*TASK DETAILS*. Out of the lines below, please list those that hold the string "Détails".

*SUPPLIED ENTRIES*.
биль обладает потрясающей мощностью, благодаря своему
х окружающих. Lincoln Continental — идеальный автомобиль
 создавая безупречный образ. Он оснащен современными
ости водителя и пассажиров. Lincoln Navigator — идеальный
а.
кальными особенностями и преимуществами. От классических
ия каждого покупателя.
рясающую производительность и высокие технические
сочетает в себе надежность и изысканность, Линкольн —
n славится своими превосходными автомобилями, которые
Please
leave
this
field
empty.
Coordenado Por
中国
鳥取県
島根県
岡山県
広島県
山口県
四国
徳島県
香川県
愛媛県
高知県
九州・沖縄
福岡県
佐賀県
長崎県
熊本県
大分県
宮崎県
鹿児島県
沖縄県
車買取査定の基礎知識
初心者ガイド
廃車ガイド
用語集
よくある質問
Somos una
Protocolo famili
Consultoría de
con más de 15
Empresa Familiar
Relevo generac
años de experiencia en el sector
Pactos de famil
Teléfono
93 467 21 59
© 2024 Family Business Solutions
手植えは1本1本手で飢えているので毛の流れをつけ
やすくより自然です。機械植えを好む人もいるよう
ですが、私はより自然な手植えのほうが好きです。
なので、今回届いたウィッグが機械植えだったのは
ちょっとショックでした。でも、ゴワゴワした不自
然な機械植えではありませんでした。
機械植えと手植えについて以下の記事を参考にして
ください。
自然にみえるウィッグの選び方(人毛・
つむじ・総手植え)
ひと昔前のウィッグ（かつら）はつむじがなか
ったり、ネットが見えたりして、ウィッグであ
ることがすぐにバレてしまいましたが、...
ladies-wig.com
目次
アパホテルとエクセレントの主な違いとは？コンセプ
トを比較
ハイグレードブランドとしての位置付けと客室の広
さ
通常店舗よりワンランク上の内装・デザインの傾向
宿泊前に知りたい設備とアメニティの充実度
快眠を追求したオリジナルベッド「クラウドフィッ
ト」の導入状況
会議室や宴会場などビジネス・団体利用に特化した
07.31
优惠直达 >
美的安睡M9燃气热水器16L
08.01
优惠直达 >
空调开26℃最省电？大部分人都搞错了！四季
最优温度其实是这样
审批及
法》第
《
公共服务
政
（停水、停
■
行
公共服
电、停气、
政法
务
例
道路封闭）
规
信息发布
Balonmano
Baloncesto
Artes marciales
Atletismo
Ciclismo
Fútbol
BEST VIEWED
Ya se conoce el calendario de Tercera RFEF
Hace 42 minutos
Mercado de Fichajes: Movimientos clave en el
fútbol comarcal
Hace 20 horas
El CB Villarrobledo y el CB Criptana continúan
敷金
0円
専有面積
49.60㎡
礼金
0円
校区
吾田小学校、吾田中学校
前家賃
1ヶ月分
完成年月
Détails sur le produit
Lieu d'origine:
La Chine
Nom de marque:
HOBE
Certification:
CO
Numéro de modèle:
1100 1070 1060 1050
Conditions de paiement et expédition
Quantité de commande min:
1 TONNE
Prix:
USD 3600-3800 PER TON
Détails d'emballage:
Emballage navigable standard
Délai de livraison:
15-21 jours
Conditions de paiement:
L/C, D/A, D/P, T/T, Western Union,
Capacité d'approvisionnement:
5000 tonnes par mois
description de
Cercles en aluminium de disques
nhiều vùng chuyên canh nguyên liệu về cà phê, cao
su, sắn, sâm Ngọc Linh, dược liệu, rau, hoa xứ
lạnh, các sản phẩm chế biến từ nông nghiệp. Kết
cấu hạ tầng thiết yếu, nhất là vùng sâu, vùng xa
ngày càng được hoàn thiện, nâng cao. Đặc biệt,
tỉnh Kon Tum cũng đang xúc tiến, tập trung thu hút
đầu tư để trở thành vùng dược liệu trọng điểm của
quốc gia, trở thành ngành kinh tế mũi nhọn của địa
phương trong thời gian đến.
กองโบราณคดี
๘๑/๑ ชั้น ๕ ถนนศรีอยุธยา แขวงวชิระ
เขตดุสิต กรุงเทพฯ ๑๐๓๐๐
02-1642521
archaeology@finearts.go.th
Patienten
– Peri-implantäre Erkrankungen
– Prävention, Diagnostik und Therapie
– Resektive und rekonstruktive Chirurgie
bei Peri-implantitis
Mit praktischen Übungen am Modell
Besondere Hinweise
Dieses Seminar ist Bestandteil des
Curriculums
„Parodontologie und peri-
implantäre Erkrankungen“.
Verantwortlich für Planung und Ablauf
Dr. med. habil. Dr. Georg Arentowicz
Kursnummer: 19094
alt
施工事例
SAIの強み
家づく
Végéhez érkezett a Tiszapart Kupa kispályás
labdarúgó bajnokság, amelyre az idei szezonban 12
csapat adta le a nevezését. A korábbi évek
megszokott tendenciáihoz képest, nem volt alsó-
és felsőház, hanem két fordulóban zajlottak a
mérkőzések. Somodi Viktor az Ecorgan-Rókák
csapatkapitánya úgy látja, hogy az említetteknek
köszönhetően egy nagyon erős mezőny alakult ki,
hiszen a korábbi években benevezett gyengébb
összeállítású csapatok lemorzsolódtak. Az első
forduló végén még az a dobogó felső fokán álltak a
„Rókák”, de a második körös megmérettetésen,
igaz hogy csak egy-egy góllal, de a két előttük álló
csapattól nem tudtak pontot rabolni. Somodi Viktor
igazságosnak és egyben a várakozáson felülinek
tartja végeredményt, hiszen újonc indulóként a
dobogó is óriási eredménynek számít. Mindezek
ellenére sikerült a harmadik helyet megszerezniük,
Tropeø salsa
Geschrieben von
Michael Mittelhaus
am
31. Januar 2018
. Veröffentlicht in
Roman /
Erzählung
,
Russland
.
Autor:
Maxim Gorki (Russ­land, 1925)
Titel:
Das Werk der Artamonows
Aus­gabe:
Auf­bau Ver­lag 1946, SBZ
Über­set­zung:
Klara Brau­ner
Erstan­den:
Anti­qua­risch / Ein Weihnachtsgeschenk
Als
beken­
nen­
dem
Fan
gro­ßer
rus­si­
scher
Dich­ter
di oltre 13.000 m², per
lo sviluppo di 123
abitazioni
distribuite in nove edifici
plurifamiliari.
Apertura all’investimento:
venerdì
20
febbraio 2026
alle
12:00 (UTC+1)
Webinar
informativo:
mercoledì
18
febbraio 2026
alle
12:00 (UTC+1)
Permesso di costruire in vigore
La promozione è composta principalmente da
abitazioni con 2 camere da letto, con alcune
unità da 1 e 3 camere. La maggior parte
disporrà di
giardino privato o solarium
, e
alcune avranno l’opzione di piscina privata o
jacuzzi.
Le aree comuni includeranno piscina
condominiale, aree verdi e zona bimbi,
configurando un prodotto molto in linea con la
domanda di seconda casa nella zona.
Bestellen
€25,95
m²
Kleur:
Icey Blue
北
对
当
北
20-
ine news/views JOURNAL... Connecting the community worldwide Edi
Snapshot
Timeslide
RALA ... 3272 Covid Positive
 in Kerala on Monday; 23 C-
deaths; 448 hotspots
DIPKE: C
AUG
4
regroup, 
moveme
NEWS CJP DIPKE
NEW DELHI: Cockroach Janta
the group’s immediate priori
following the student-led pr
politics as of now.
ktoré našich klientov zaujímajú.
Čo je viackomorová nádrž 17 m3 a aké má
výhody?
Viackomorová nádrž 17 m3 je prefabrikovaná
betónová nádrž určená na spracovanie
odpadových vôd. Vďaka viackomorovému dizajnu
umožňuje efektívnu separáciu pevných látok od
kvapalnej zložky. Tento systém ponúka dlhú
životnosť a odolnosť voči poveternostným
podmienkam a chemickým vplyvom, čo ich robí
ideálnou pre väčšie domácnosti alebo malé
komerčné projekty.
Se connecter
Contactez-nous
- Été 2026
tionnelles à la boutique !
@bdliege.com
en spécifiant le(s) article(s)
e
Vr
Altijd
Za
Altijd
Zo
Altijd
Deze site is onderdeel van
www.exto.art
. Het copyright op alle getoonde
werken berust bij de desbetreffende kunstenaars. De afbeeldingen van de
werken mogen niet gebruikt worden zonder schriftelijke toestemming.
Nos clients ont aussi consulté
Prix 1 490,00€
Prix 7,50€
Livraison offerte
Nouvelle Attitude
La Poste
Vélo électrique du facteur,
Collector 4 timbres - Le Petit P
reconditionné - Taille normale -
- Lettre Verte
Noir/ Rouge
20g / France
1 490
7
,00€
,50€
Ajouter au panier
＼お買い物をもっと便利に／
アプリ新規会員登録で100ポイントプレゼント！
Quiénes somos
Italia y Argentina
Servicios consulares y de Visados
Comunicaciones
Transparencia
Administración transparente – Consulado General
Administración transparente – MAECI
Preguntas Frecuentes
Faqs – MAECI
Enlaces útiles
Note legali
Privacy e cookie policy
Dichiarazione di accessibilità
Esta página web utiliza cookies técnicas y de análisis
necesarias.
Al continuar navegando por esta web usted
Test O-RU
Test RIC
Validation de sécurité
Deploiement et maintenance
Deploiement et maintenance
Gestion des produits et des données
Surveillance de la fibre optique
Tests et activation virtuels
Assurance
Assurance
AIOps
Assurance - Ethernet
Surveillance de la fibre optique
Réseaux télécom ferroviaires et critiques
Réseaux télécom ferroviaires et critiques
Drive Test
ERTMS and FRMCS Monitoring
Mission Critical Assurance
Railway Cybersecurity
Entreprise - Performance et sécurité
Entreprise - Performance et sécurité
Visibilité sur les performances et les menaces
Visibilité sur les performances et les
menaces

*EXERCISE ANSWER*.
Détails sur le produit
Détails d'emballage:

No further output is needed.